# Texto extraído:
──────────

Tomás necesitó ver para creer aunque sí tuvo verdadera fe, porque una cosa es ver a Jesús resucitado, como antes vio a Lázaro y a otros resucitados, y otra cosa muy distinta fue reconocer y creer en su Señor y su Dios. El otro dulce reproche de Jesús para Tomás es un gran mensaje para todos nosotros: “Porque me has visto, Tomás, has creído. Dichosos los que creen sin haber visto” (Jn 20, 29). Nosotros no hemos visto pero nos ha bastado recibir la buena nueva de la Resurrección en el seno de nuestra familia y luego en el seno de la Iglesia. Algunas personas han podido viajar a Jerusalén y contemplar el sepulcro vacío, pero todos los demás viajamos al centro de nuestro corazón y de nuestra imaginación y ahí vemos el sepulcro vacío y afirmamos con fe que Jesús ha resucitado. Si no tuviéramos esa fe, todos los demás contenidos de nuestra doctrina cristiana no podrían sostenerse, serían vanos.

──────────

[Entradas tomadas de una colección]
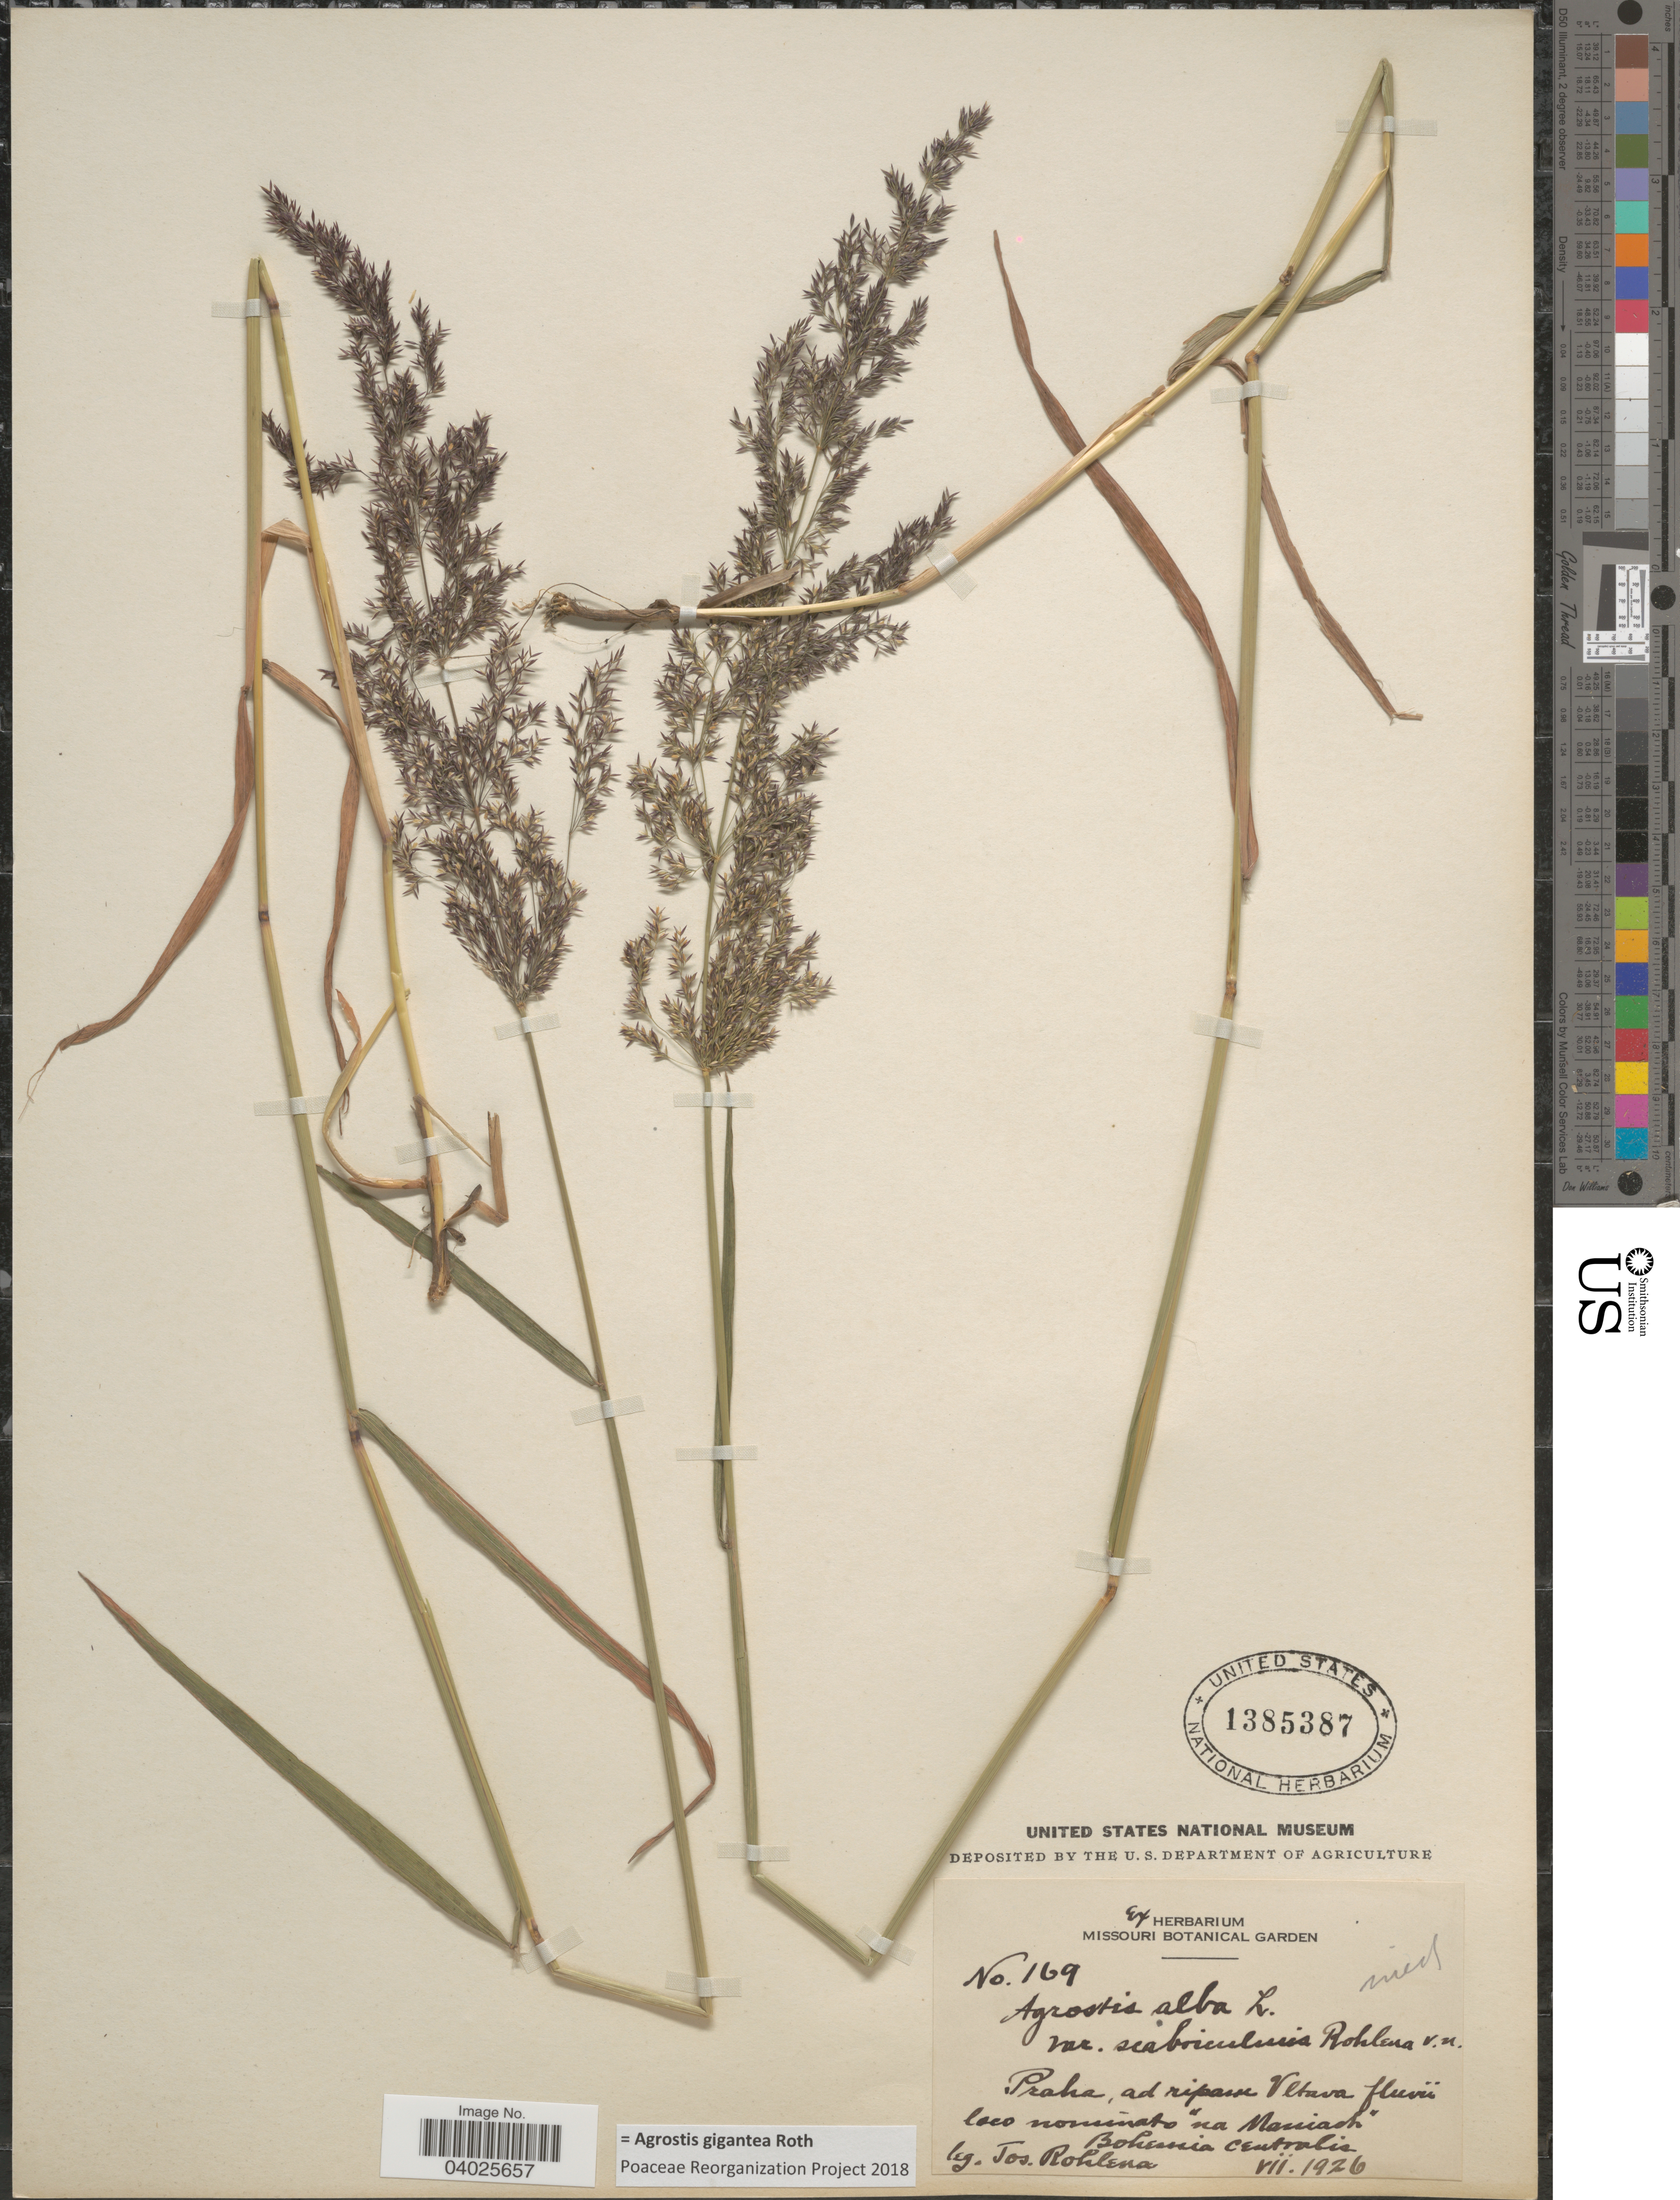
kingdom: Plantae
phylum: Tracheophyta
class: Liliopsida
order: Poales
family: Poaceae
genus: Agrostis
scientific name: Agrostis gigantea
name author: Roth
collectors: J. Rohlena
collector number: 169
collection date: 1926-07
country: Czechia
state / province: Central Bohemian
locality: Praha, ad ripasse8 Vetava fluvii loco nominato "na Maniach" Bohemia Centralis. [interpreted]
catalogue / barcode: US 1385387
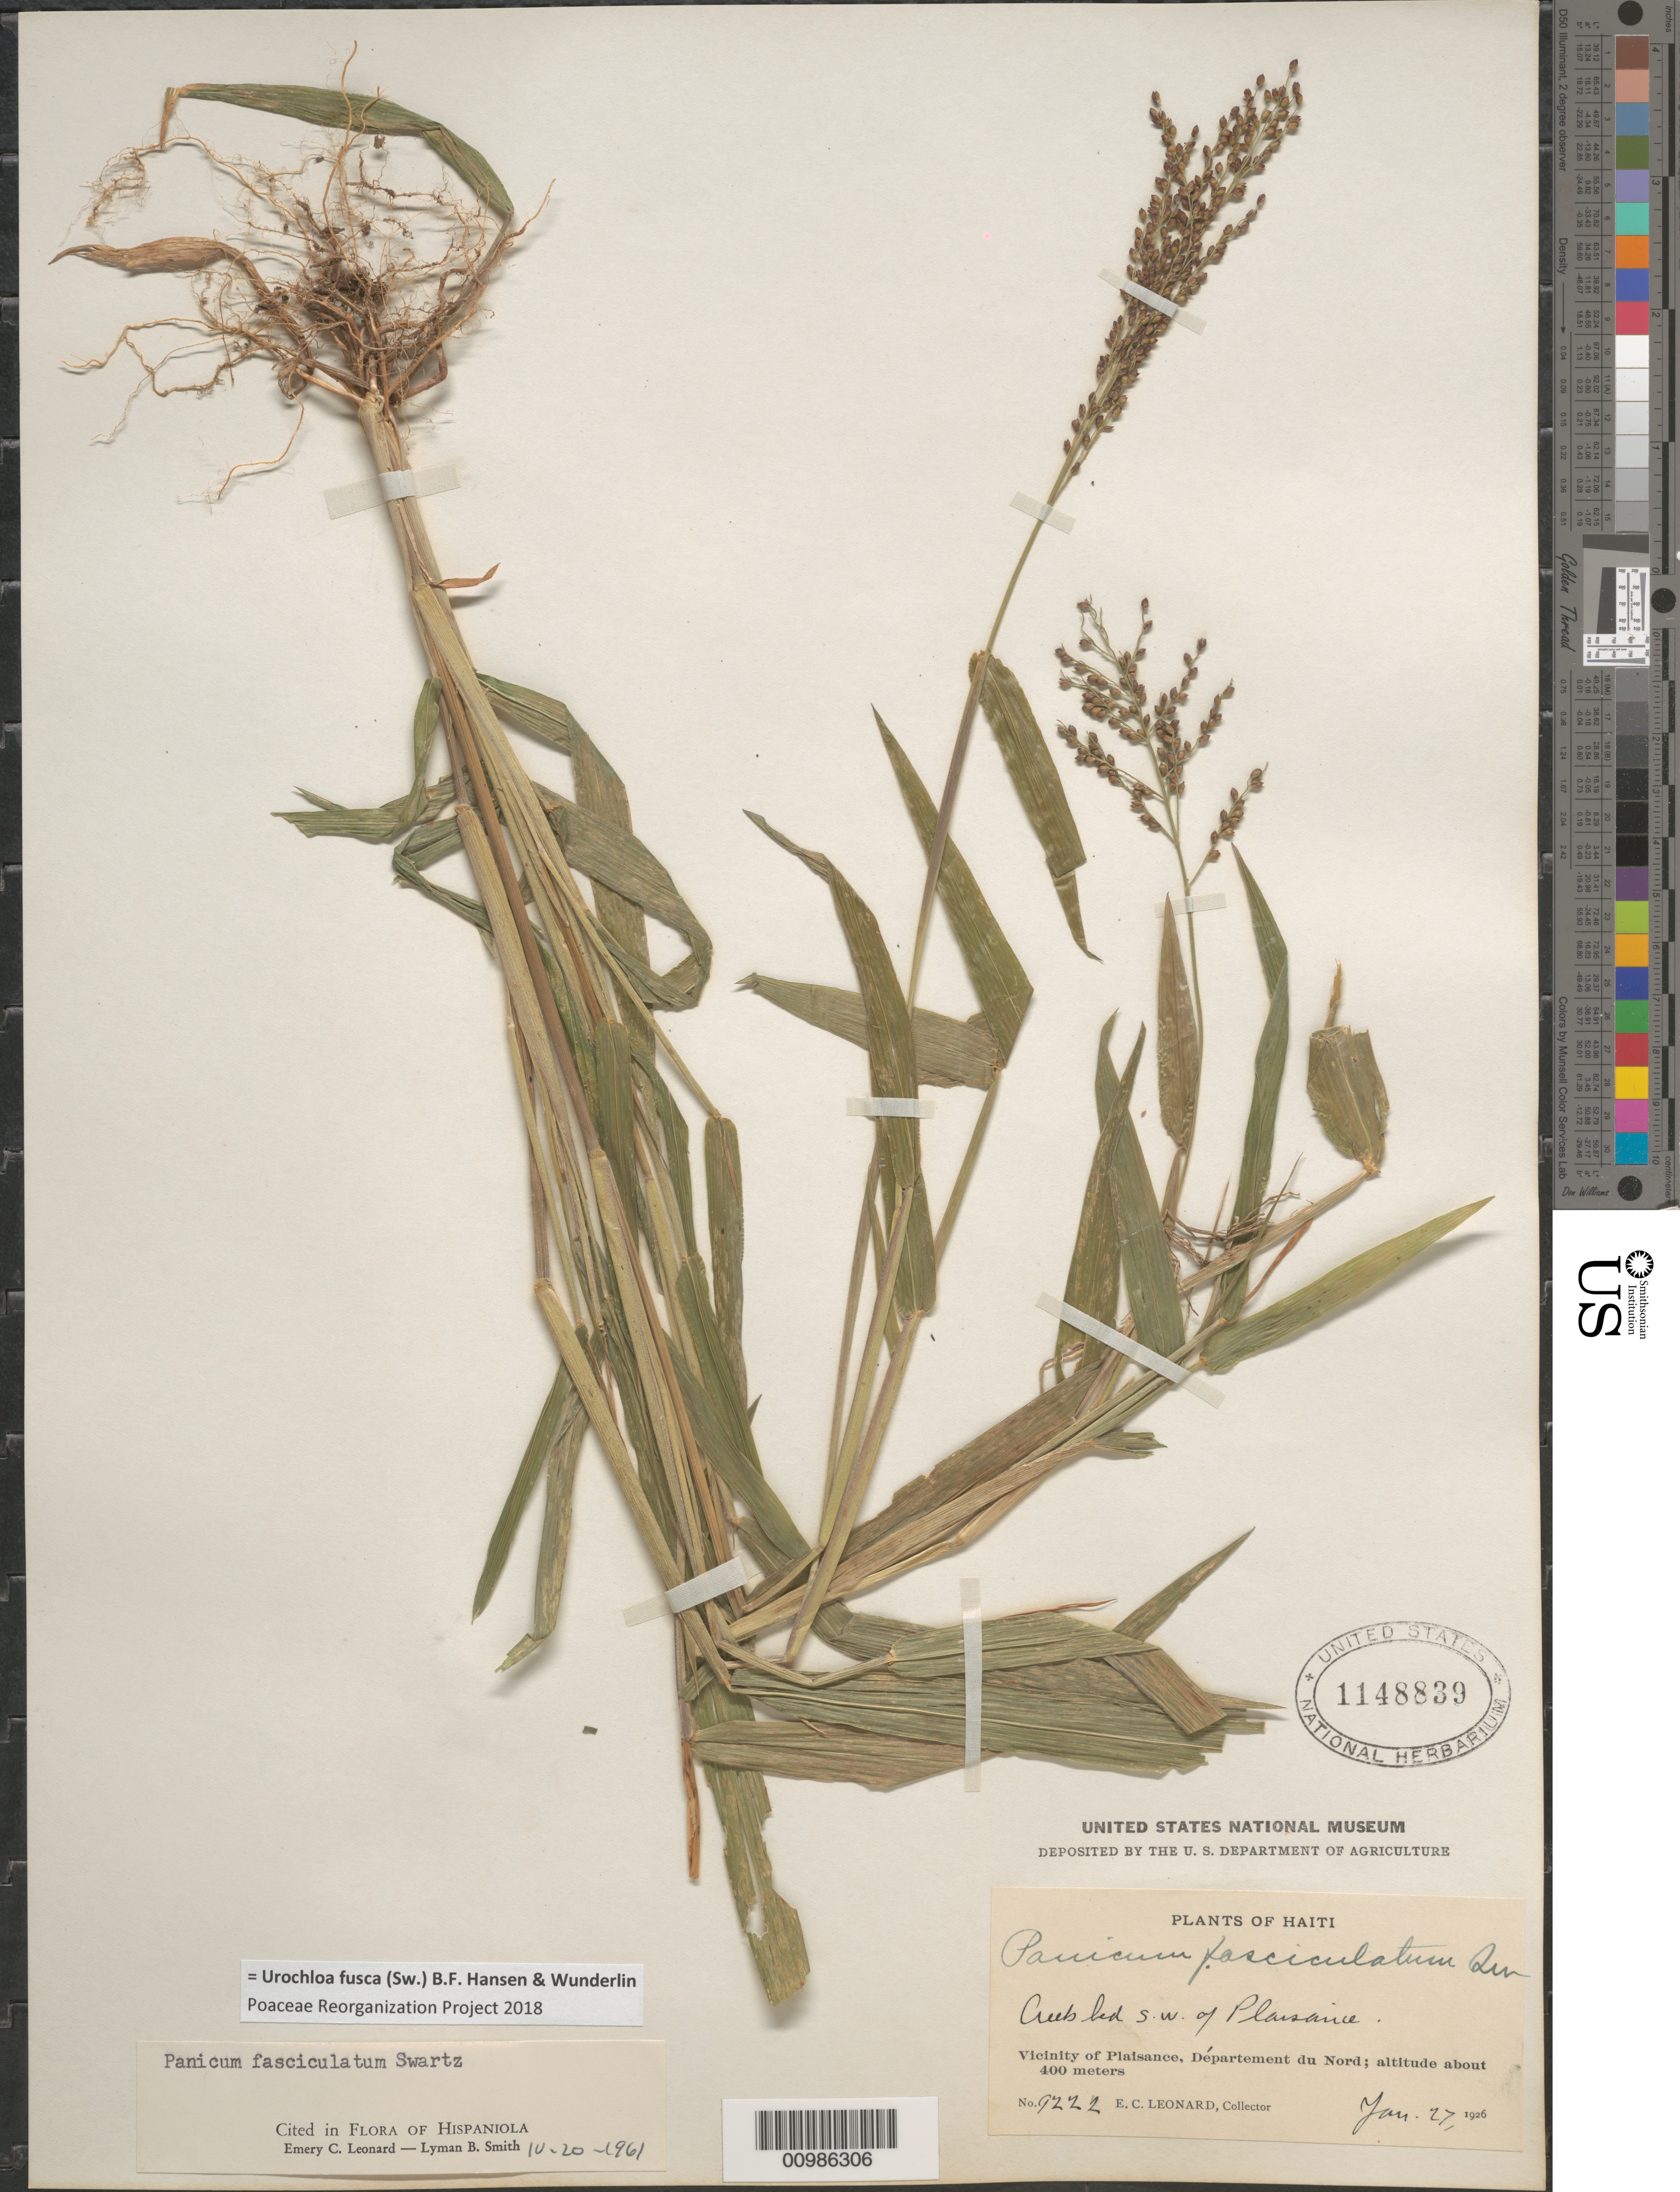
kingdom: Plantae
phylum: Tracheophyta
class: Liliopsida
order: Poales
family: Poaceae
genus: Brachiaria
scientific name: Brachiaria fasciculata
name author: (Sw.) Parodi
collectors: E. C. Leonard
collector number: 9222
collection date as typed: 27 Jan 1926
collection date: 1926-01-27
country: Haiti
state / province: Nord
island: Hispaniola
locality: Vicinity of Plaisance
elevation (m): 400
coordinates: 0 N, 0 E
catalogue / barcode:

──────────

Enumere todos los nombres propios de persona que aparecen en el texto sobre la fe de Tomás, sin contar la cita bíblica entre paréntesis.

Tomás, Jesús y Lázaro.